The company executed a textbook liability management transaction: it raised $325 million in new first-lien tranche A loans from existing lenders and exchanged 99.8 percent of the legacy term loan into new tranche A-1 paper at a 6.4 percent discount to face value. The deal captured roughly $83 million in discount and provided more than $200 million in liquidity.

But the relief was short-lived. By January 2025, the A-1 term loan was already trading in the mid-60s—the second-worst-performing leveraged loan that week. By June, it had fallen into the low 50s, and by October, it was trading below 40 cents on the dollar.

While that was happening, Clearlake made headlines with an unusually large expansion to its disqualified lender list.

The move came after a prospective buyer had reportedly circled a block trade that would have given it a significant position in the capital structure. Expanding the DQ list was Clearlake’s strategy to prevent any further attempts.

Reaching nearly 100 names, it was the deepest such roster market participants could recall.

At the time, observers cautioned against the tactic’s potential risks: “When DQ lists get too broad, they risk severely restricting secondary market liquidity and leaving par holders stranded in the debt, limiting options in a restructuring,” said Grant Nachman, founder and chief investment officer at Shorecliff Asset Management, in an interview with Bloomberg.

“The potential result is ending up with creditors in bankruptcy who cannot sell and do not want to own the company or inject new equity.”

Despite questions raised over the unorthodox approach, Clearlake ultimately hammered out a deal with creditors.

Under the current plan, holders of the roughly $1.3 billion in A-1 term loans will receive approximately $500 million in new first-lien second-out exit debt plus 72.5 percent of the reorganized company’s equity—before dilution from participation fees on the debtor-in-possession financing.

Second-lien holders receive $5.7 million in cash and 5.6 percent of the equity. General unsecured creditors ride through unimpaired.

The debtor-in-possession package includes a $100 million ABL facility rolling over from the prepetition revolver and up to $533.5 million in new-money term loans backstopped by existing A-1 holders.
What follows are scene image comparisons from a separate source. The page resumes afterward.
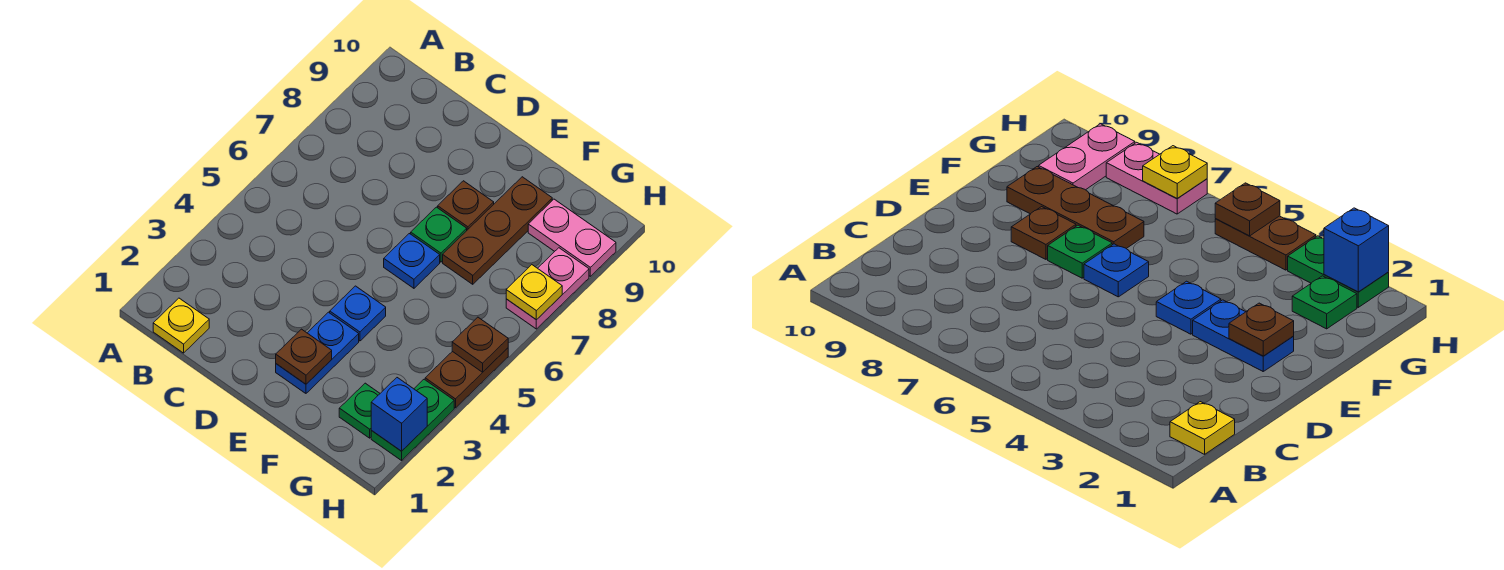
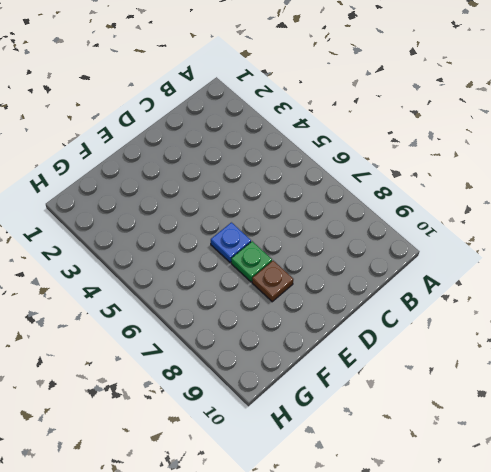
none -> yellow 1x1 plate [153,298,209,353]
none -> blue 1x2 plate [276,312,359,393]
none -> blue 1x1 plate [330,286,386,341]

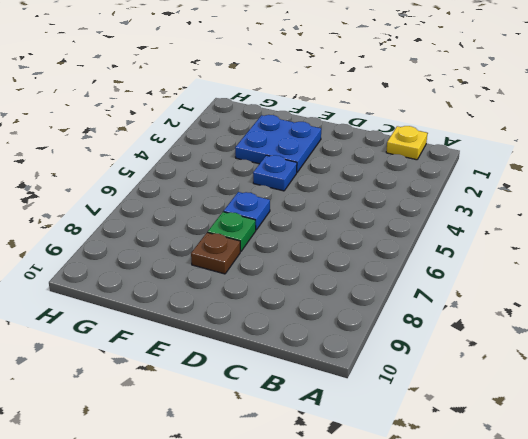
blue 2x2 plate [235,115,321,172] -> blue 1x2 plate [276,312,359,393]
none -> brown 1x3 plate [443,177,552,284]
none -> green 1x1 plate [339,383,380,438]
none -> pink 1x2 plate [528,199,616,276]

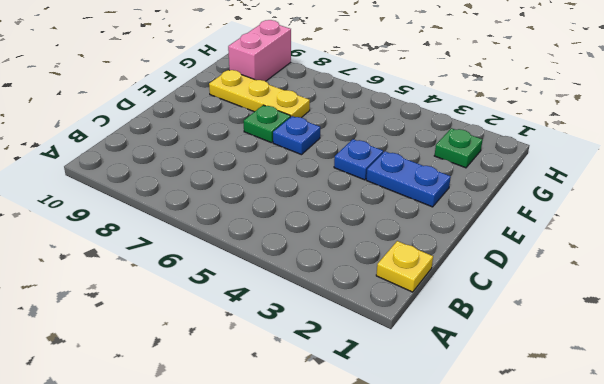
yellow 1x3 plate [209,70,310,118] -> brown 1x3 plate [443,177,552,284]
pink 1x2 brick [228,20,291,81] -> pink 1x2 plate [528,199,616,276]
none -> brown 1x1 plate [438,181,494,230]
none -> green 1x2 plate [371,379,454,460]
none -> brown 1x2 plate [425,348,508,408]

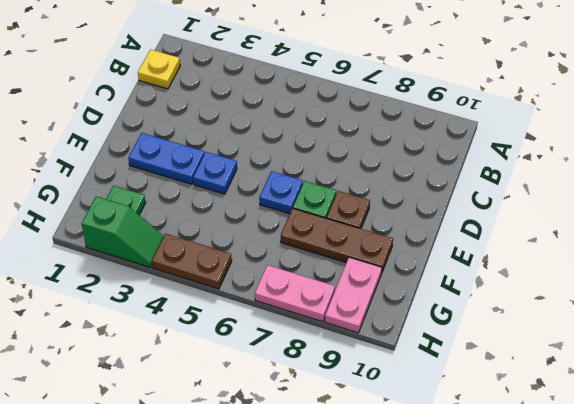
green 1x2 slope [82,197,164,268] -> green 1x2 plate [371,379,454,460]
none -> brown 1x1 plate [276,329,332,384]
none -> blue 1x1 brick [371,378,427,451]
none -> brown 1x1 plate [452,317,508,372]

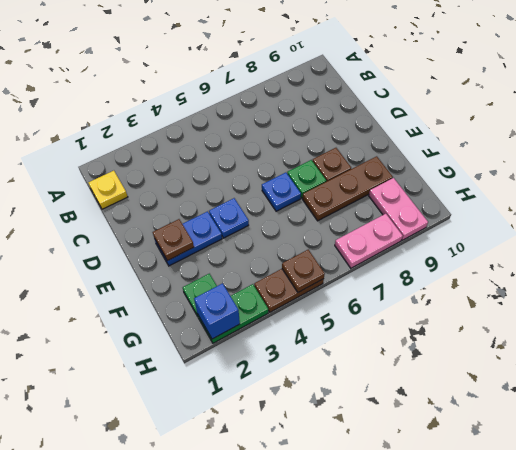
none -> yellow 1x1 plate [506,265,562,320]

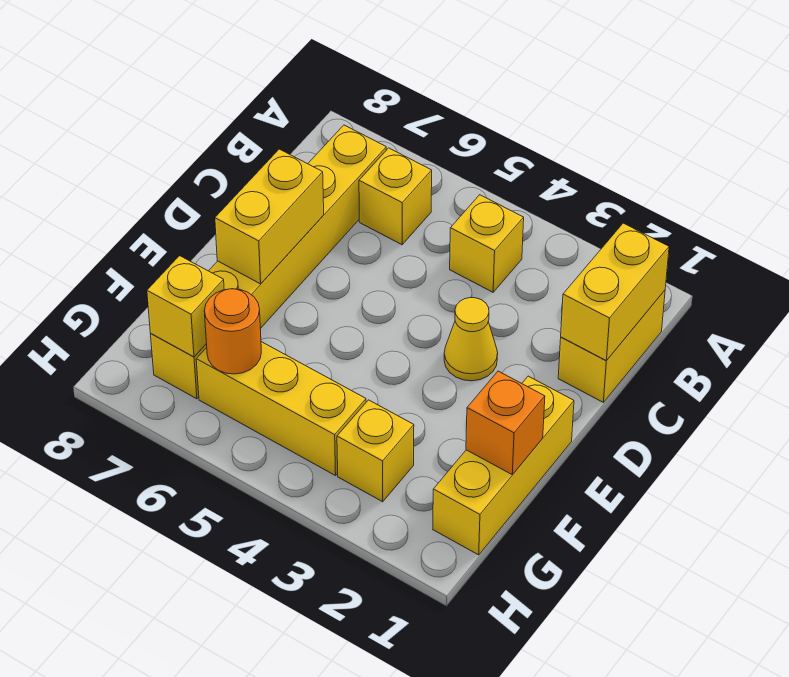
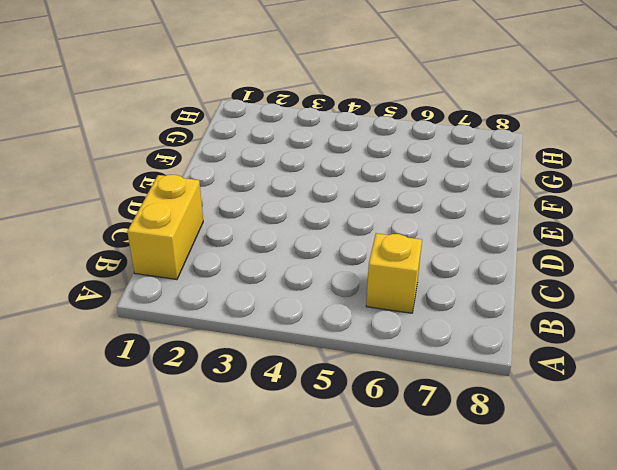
none -> yellow 1x1 brick [450,195,524,292]
none -> yellow 1x6 brick [151,125,386,399]
none -> yellow 1x1 cone [444,298,498,381]

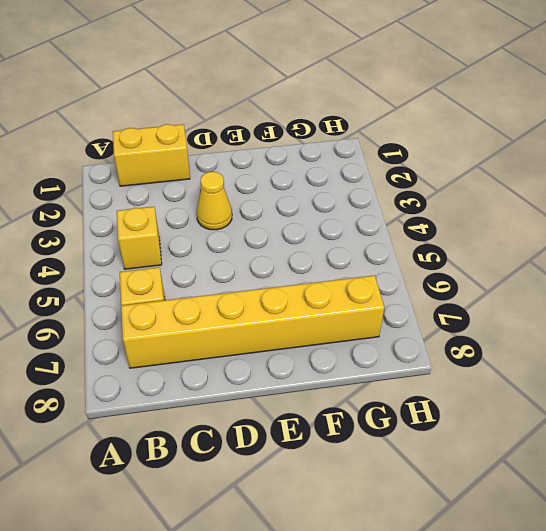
none -> yellow 1x3 brick [433,376,574,555]
none -> yellow 1x1 brick [337,400,414,502]
none -> yellow 1x3 brick [196,342,366,476]

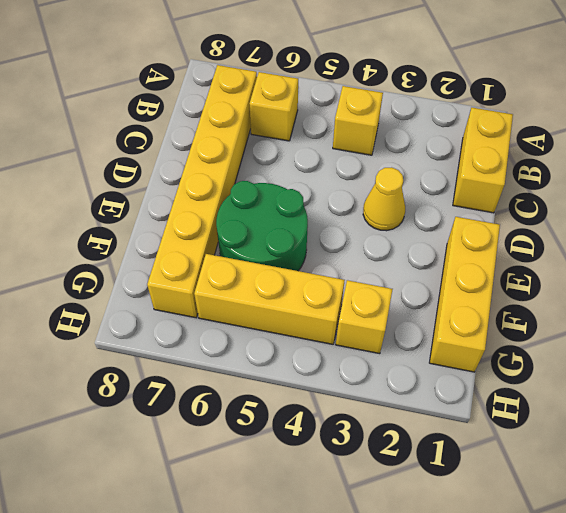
green 2x2 round brick [216,181,308,271] -> none
none -> yellow 1x2 brick [561,223,669,360]
none -> yellow 1x2 brick [215,149,324,284]
none -> orange 1x1 brick [466,371,545,475]

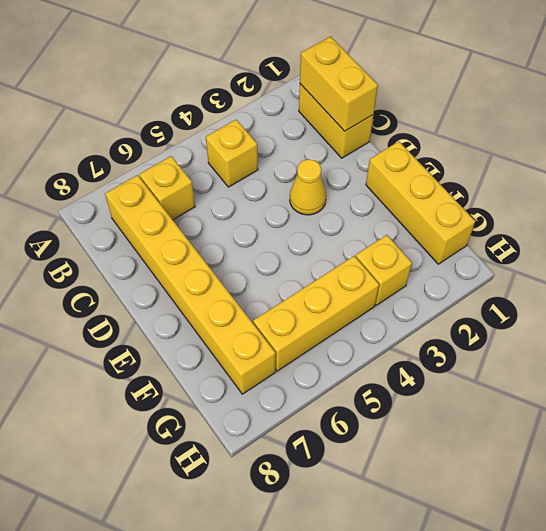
none -> yellow 1x2 brick [215,149,324,284]
none -> orange 1x1 brick [466,371,545,475]
none -> orange 1x1 round brick [204,289,261,374]

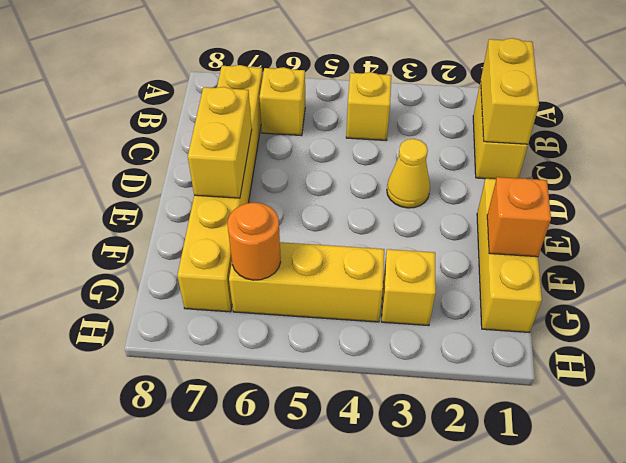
none -> yellow 1x1 brick [147,256,224,357]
The term DIP carries interest at SOFR plus 525 basis points, with a 10 percent commitment fee paid in reorganized equity and an additional 11.5 percent backstop fee, also in equity.

The $337.6 million in tranche A term loans—the senior tranche that funded the 2023 transaction—will be repaid in full in cash.

Clearlake will invest $50 million in new equity and walk away with 21.9 percent of the reorganized company.

The sponsor and management are confident in Pretium’s go-forward viability. In his supporting declaration, CFO Federico Barreto claims that performance has stabilized under new leadership (CEO James Rooney joined in 2024), with execution of facility consolidations and cost cuts, as well as more than $100 million in annualized new business wins during the last fiscal year.

But even after shedding $900 million in debt, Pretium will exit bankruptcy with roughly $500 million in first-lien second-out term loans, the converted DIP debt in the first-lien first-out position, and whatever ABL drawings exist at emergence.

The first-day hearing occurred on January 30, with confirmation scheduled for February 23. The debtors expect to emerge within 30 days of confirmation.

Kirkland & Ellis and Cole Schotz serve as legal counsel to the debtors, with FTI Consulting as financial advisor and Evercore as investment banker. Milbank and Chiesa Shahinian & Giantomasi represent the ad hoc group of term loan lenders, with Moelis as their banker. Glenn Agre Bergman & Fuentes represents a supporting minority lender group.